SOURCE DATA
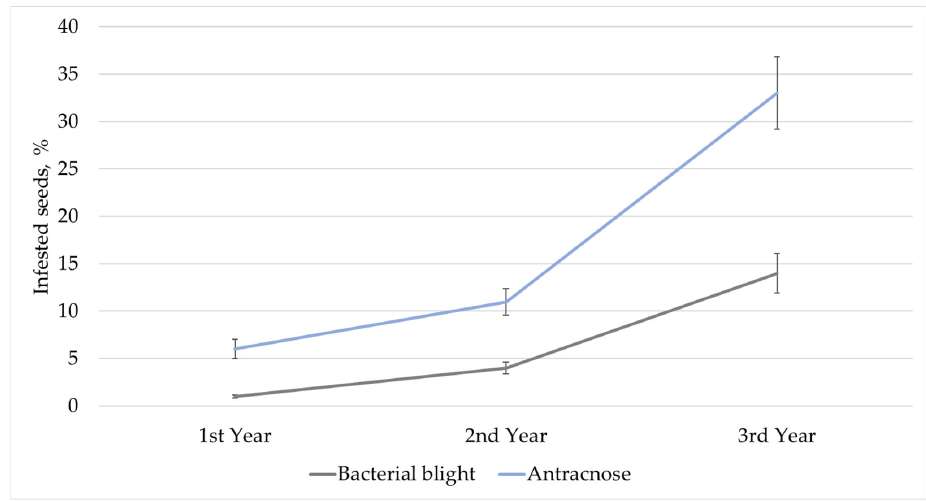
Figure 2. Dynamic of bacterial blight and anthracnose infection in bean seeds.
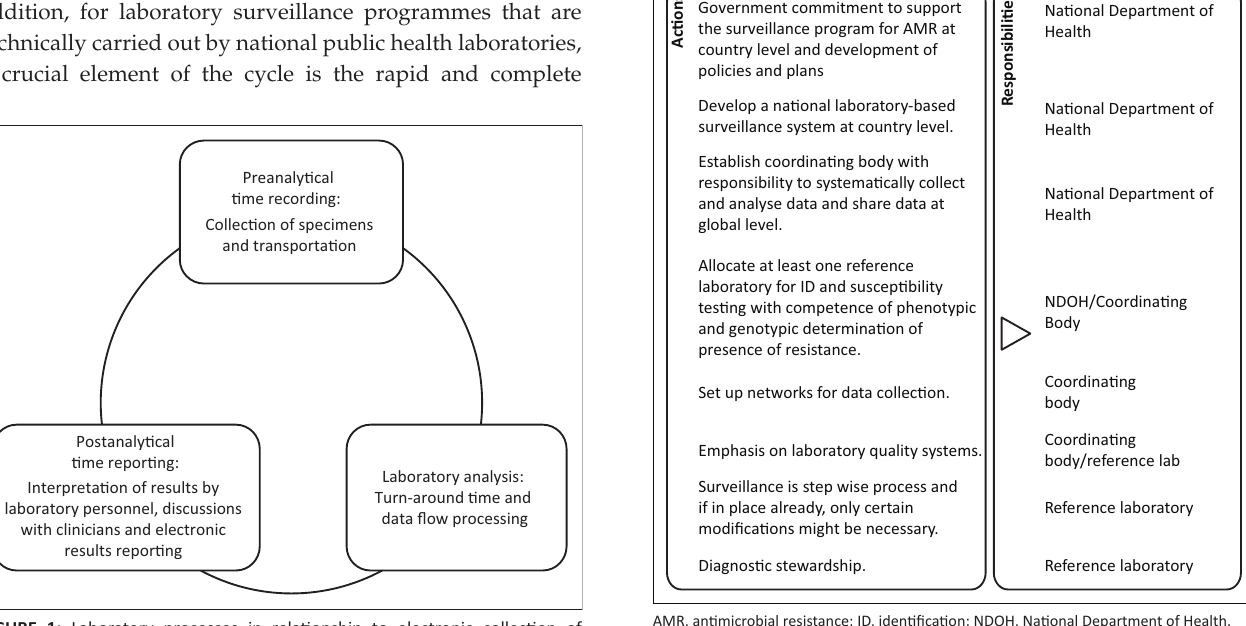
FIGURE 1: Laboratory processes in relationship to electronic collection of antimicrobial resistance data. FIGURE 2: Surveillance programme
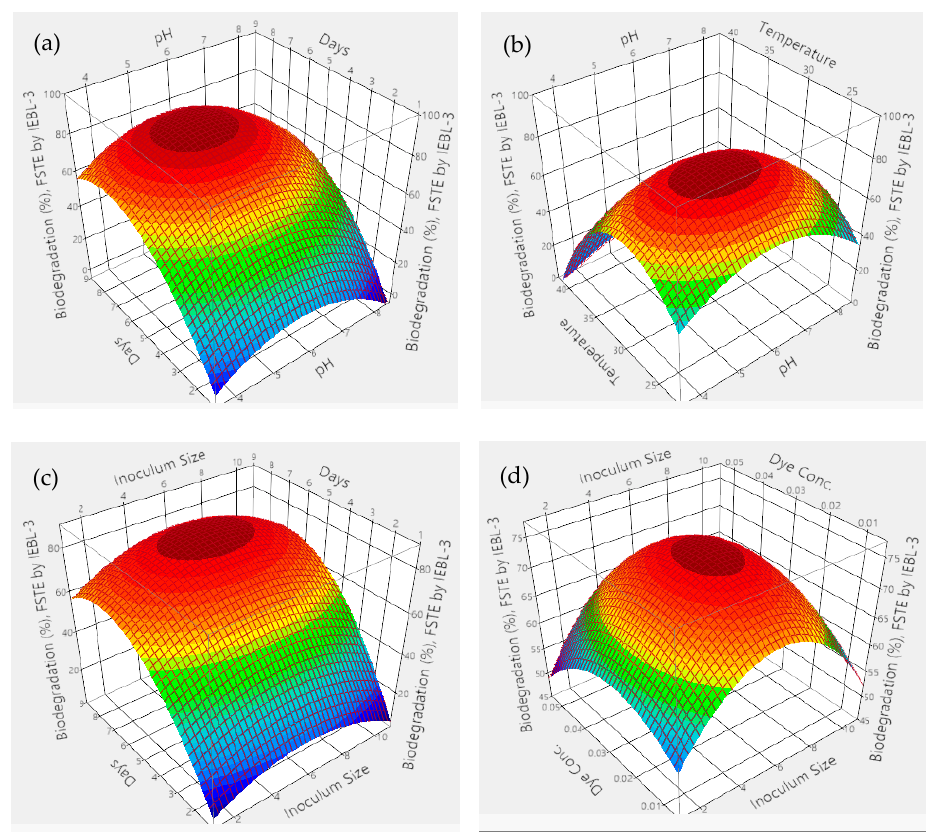
Figure 2. The 3D response surface graphs of the interaction between parameters during the bio ‐ degradation of FST industrial effluent by P. betulinus IEBL ‐ 3; there is positive interaction be ‐ tween ( a )—pH and time ( b )—pH and temp. ( c )—size of inoculum and time ( d )—size of inoculum and dye conc. ( e )—time and dye conc. ( f )—statistical analysis ( ⃰ indicate significance of value). During the current study, there was 67.10 ± 1.2% bio ‐ degradation of ST industrial effluent obtained. The most favorable conditions were pH 5.4, time of 08 days, size of inoculum 6.06 mL, temperature 26.90 °C and dye concentration 0.04%. The analysis of 3D graphs indicated that the maximum biodegradation achieved was the result of the posi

WHAT YOU WILL DO
Write out exactly the lines that run from the top of the listing above to the line containing "FIGURE 1: Laboratory", both ends included. Omit every picture.

EXERCISE RESULT
Figure 2. Dynamic of bacterial blight and anthracnose infection in bean seeds.
FIGURE 1: Laboratory processes in relationship to electronic collection of antimicrobial resistance data. FIGURE 2: Surveillance programme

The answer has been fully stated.